# Given exercise 1
From the passage on financial surveillance, write out the words verbatim, starting at "Financial transactions reveal" and ending after "financial privacy world.".
# Given exercise 2
Count the lines in the records that contain the string "label", with case counting, and give only the number.

==== Given passage

Financial transactions reveal so much about us: the causes we support, where we go, what we buy, who we spend time with. Somehow, the mass surveillance of financial transactions has been normalized in the United States, despite the fourth amendment protection in the constitution. But it doesn’t have to be that way, as explained by Marta Belcher, a lawyer and activist in the financial privacy world. 

Marta offers a deep dive into financial surveillance and censorship. In this episode, you’ll learn about: 

  • The concept of the third party doctrine, a court-created idea that law enforcement doesn’t need to get a warrant to access metadata shared with third parties (such as companies that manage communications and banking services);
  • How financial surveillance can have a chilling effect on activist communities, including pro-democracy activists fighting against authoritarian regimes in Hong Kong and elsewhere;
  • How the Bank Secrecy Act means that your bank services are sharing sensitive banking details on customers with the government by default, without any request from law enforcement to prompt it;
  • Why the Bank Secrecy Act as it’s currently interpreted violates the Fourth Amendment;
  • The potential role of blockchain technologies to import some of the privacy-protective features of cash into the digital world;
  • How one recent case missed an opportunity to better protect the data of cryptocurrency users;
  • How financial surveillance is a precursor to financial censorship, in which banking services are restricted for people who haven’t violated the law.

========
==== Data to process

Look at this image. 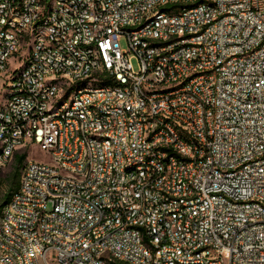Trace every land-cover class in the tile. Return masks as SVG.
Returning <instances> with one entry per match:
<instances>
[{"label":"built area","instance_id":"1","mask_svg":"<svg viewBox=\"0 0 264 264\" xmlns=\"http://www.w3.org/2000/svg\"><path fill=\"white\" fill-rule=\"evenodd\" d=\"M33 145L0 264H264V0H0V164Z\"/></svg>","mask_w":264,"mask_h":264},{"label":"rangeland","instance_id":"2","mask_svg":"<svg viewBox=\"0 0 264 264\" xmlns=\"http://www.w3.org/2000/svg\"><path fill=\"white\" fill-rule=\"evenodd\" d=\"M122 47L127 46V41L125 38L121 40ZM26 153V159L27 158H46V153H44L42 150H40L36 145L27 147V148H20L17 154ZM16 155L13 159L8 161L5 164H0V203L3 201V197L5 193L8 190V187L10 186V180L12 177V174L14 172L15 166H16Z\"/></svg>","mask_w":264,"mask_h":264},{"label":"trees","instance_id":"3","mask_svg":"<svg viewBox=\"0 0 264 264\" xmlns=\"http://www.w3.org/2000/svg\"><path fill=\"white\" fill-rule=\"evenodd\" d=\"M166 8V7H165ZM26 153H21V154H17L16 155V166L14 169V172L12 174L11 177V184L8 187L7 192L5 193L4 197H3V201L0 203V208L10 200V198L12 197L13 193L19 188V184H20V172L21 169L24 165V162L26 160Z\"/></svg>","mask_w":264,"mask_h":264}]
</instances>
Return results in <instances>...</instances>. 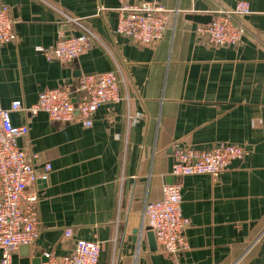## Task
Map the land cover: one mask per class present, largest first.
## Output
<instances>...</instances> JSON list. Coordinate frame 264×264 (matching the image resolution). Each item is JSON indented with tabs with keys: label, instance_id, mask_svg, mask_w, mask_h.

========

# Full output 1
Financial transactions reveal so much about us: the causes we support, where we go, what we buy, who we spend time with. Somehow, the mass surveillance of financial transactions has been normalized in the United States, despite the fourth amendment protection in the constitution. But it doesn’t have to be that way, as explained by Marta Belcher, a lawyer and activist in the financial privacy world.

# Full output 2
2